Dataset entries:
= = =
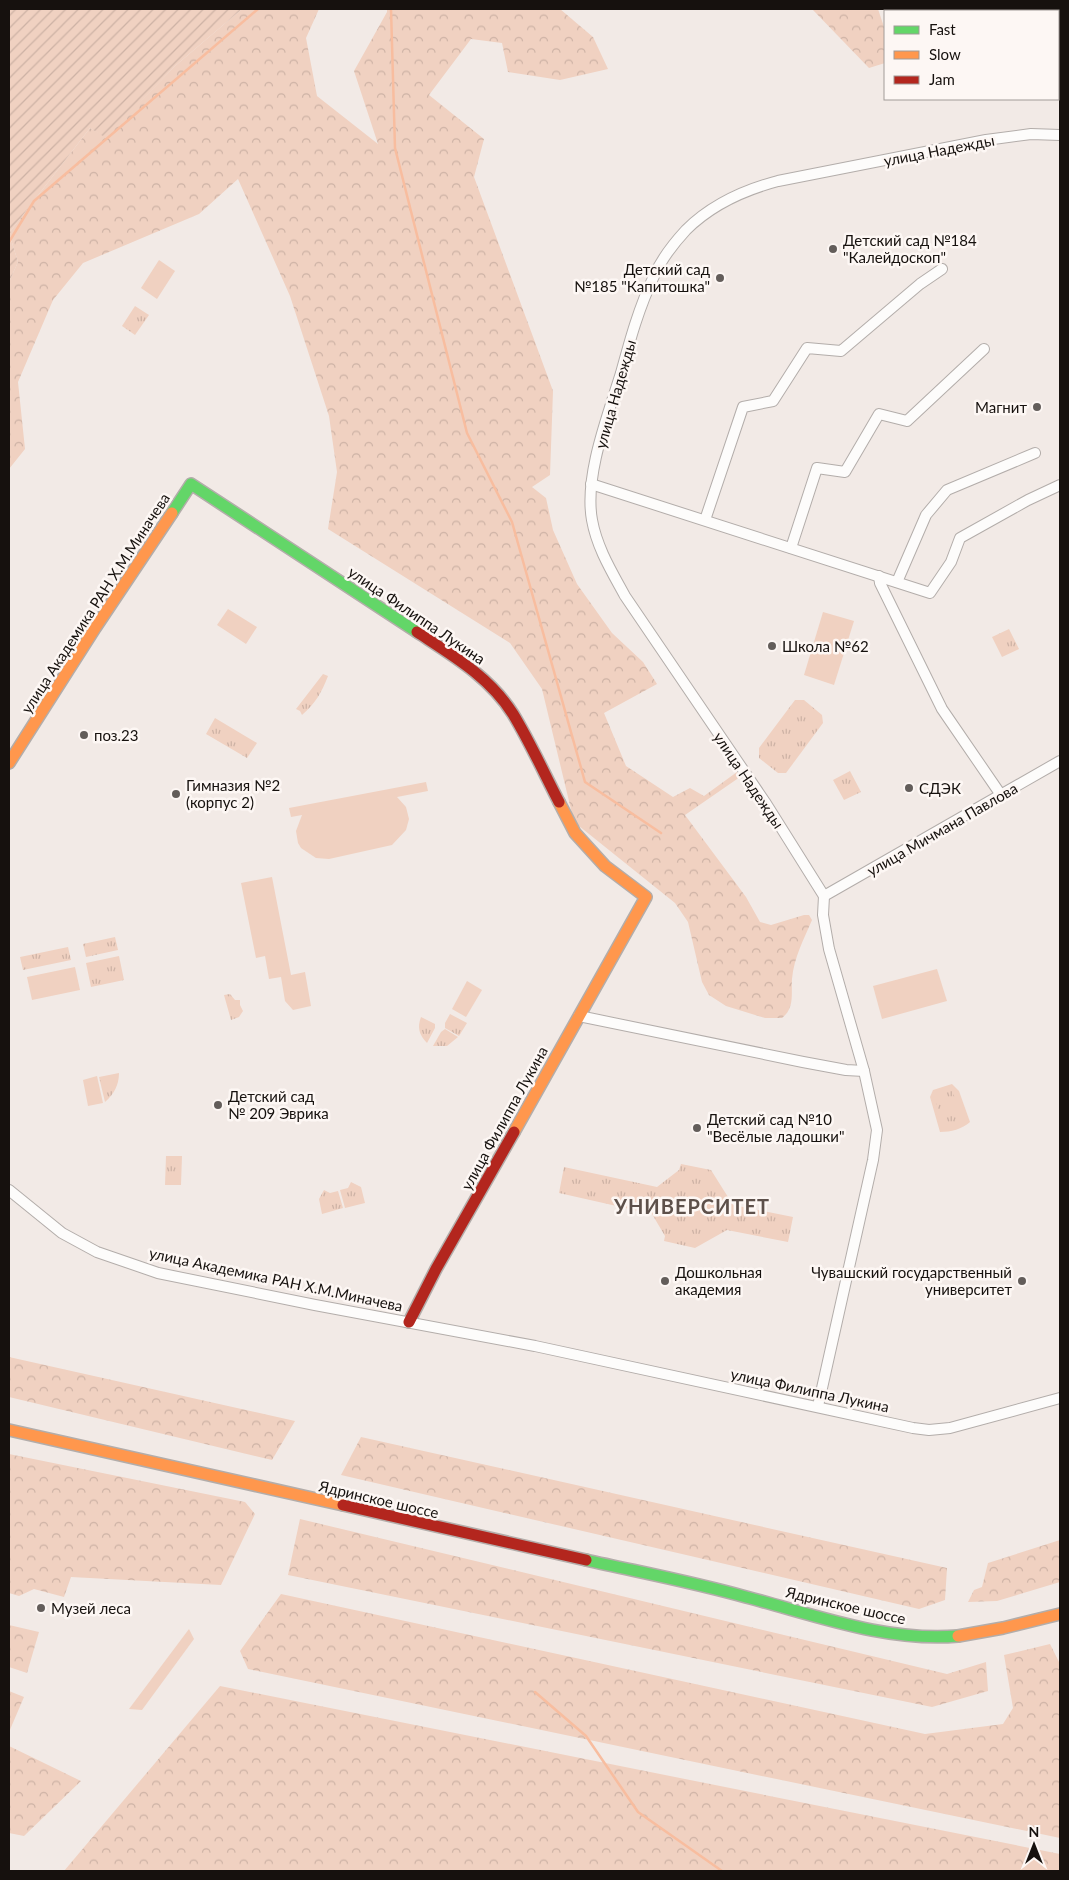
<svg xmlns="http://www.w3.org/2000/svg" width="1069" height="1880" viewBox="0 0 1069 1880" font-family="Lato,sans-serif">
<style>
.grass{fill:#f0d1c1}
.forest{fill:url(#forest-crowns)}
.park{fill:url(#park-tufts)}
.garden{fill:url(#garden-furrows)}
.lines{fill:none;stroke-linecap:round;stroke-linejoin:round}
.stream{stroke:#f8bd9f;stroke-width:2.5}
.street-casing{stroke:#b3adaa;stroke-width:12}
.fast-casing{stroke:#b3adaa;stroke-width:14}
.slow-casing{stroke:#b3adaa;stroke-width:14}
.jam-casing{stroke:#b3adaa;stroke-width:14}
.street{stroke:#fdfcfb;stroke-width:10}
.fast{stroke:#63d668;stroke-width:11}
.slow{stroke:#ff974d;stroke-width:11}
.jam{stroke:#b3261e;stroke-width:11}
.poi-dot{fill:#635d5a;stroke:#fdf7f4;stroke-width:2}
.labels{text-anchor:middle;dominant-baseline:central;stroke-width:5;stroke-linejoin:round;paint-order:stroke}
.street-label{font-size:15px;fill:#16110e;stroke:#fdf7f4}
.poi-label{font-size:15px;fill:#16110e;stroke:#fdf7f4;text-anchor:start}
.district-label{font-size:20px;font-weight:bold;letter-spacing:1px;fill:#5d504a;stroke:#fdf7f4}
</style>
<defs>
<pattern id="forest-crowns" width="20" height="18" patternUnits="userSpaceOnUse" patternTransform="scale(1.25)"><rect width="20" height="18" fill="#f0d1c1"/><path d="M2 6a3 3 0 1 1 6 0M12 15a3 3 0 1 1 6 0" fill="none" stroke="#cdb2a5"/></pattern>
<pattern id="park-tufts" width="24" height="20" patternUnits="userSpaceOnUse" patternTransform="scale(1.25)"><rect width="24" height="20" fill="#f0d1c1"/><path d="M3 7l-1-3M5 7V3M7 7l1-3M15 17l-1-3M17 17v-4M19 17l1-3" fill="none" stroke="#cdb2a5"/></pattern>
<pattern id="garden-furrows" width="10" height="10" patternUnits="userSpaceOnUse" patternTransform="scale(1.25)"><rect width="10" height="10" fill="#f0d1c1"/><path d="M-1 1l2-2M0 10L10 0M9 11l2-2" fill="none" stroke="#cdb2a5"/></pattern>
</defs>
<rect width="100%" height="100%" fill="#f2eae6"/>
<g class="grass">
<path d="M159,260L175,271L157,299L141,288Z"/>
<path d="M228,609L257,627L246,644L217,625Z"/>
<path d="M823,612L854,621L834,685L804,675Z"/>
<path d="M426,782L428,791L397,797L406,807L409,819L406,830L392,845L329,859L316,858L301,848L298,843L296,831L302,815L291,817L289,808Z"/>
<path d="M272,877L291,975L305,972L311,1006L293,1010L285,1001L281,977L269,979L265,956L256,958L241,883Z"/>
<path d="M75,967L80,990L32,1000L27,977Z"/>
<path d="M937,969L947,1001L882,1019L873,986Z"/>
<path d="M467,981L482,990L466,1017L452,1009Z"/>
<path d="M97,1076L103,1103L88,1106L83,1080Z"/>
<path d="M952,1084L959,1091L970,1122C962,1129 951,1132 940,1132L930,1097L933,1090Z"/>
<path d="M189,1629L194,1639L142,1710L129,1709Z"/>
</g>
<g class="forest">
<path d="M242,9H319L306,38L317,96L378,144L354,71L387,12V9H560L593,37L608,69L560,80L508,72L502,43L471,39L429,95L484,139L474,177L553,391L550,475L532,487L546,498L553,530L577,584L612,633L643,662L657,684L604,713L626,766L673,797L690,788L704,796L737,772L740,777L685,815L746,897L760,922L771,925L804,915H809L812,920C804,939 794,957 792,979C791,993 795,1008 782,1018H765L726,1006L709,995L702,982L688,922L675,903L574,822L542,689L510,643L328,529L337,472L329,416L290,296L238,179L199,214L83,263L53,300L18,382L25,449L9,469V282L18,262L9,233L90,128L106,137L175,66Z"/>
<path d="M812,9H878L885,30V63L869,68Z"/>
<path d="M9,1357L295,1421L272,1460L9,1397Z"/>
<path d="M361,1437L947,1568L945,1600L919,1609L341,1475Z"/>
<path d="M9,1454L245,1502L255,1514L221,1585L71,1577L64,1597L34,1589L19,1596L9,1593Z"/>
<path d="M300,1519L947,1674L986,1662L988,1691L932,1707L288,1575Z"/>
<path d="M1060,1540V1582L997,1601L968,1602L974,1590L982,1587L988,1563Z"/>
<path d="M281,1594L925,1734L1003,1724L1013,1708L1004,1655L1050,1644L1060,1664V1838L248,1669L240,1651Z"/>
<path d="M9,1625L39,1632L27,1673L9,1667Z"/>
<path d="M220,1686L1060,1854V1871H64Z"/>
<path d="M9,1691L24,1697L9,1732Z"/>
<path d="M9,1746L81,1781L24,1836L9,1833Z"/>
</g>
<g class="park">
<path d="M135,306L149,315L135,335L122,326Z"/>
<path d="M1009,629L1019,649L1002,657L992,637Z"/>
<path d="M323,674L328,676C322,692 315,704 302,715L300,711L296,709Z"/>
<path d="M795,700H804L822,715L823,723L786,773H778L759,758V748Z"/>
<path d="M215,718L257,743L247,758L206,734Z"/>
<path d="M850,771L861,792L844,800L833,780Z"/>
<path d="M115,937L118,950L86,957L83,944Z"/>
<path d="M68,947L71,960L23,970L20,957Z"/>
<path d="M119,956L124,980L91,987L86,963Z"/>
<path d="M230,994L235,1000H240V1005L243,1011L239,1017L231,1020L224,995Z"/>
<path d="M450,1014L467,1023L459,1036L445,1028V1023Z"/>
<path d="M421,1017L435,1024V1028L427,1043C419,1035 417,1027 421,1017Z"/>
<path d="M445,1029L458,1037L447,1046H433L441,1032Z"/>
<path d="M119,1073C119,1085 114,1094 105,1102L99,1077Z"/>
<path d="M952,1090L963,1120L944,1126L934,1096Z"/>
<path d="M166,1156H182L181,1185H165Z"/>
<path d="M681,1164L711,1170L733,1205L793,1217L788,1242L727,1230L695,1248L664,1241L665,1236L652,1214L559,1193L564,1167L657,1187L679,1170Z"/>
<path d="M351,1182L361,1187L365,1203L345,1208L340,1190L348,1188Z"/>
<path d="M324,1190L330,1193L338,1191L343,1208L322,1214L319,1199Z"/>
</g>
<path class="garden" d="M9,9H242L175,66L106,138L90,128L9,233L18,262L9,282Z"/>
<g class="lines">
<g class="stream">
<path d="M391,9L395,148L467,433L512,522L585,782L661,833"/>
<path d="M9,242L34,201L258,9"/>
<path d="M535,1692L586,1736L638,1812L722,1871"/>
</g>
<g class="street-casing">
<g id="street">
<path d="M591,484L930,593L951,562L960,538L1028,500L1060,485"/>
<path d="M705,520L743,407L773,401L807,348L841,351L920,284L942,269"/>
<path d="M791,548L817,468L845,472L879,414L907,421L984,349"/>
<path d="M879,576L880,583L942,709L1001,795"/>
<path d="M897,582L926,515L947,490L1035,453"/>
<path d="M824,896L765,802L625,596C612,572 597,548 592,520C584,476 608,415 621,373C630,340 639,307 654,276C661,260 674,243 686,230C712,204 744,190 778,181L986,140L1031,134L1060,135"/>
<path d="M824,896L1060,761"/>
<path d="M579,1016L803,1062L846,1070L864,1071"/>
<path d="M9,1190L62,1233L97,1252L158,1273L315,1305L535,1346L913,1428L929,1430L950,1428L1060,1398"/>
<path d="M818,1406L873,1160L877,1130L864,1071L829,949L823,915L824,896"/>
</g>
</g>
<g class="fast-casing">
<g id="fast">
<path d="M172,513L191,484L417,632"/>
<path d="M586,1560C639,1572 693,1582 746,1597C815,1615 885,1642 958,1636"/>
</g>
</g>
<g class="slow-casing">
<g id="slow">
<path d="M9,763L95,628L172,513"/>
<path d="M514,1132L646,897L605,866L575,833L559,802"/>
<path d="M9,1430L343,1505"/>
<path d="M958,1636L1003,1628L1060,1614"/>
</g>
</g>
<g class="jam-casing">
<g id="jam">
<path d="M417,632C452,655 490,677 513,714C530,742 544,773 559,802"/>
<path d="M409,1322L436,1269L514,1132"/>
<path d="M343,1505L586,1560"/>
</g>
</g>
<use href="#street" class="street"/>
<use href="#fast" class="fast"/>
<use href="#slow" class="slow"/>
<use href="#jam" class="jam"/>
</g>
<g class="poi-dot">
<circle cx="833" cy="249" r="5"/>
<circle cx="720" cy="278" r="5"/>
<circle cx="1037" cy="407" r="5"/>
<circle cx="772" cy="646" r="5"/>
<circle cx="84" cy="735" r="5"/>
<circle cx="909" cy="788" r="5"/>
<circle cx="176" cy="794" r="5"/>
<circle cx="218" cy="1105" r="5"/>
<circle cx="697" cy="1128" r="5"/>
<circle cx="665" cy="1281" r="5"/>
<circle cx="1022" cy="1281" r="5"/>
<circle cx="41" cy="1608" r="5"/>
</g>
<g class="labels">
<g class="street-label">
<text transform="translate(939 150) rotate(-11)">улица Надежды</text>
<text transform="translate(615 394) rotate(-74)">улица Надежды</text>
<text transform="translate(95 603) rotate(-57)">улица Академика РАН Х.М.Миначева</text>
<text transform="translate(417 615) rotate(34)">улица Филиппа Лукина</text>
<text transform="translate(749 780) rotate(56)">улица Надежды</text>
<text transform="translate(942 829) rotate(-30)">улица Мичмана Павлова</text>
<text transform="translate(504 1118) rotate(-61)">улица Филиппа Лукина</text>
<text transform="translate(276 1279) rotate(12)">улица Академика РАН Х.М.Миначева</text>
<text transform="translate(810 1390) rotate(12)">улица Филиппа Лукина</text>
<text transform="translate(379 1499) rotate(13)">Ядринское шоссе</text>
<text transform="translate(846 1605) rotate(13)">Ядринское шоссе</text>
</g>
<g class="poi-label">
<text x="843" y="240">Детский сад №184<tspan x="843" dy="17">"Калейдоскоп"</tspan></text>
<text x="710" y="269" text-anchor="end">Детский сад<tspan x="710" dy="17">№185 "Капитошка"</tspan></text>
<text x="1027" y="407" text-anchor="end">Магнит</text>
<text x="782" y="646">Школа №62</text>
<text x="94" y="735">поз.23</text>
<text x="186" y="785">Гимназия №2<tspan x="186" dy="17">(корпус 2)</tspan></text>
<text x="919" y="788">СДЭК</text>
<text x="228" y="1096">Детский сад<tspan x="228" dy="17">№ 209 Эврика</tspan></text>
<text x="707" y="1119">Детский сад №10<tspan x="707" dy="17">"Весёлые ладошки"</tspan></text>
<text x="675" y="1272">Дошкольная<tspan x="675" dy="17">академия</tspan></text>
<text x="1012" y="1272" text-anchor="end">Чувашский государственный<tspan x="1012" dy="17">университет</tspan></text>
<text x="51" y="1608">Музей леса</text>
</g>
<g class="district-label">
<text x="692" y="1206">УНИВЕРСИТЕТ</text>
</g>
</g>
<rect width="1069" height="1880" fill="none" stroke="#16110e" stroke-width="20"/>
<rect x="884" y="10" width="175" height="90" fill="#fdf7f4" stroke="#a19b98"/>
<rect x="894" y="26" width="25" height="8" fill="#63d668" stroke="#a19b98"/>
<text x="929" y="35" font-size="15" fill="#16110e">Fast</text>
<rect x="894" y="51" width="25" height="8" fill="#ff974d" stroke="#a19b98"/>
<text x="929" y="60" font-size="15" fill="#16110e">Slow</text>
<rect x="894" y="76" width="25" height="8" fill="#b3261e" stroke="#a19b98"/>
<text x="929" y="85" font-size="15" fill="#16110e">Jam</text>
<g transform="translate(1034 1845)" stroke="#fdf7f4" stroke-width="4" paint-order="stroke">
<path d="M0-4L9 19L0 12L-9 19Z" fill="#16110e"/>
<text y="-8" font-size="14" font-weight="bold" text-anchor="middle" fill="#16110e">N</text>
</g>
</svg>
= = =
Copy out every line in the records where the word "linejoin" is found.

» Response to this task
.lines{fill:none;stroke-linecap:round;stroke-linejoin:round}
.labels{text-anchor:middle;dominant-baseline:central;stroke-width:5;stroke-linejoin:round;paint-order:stroke}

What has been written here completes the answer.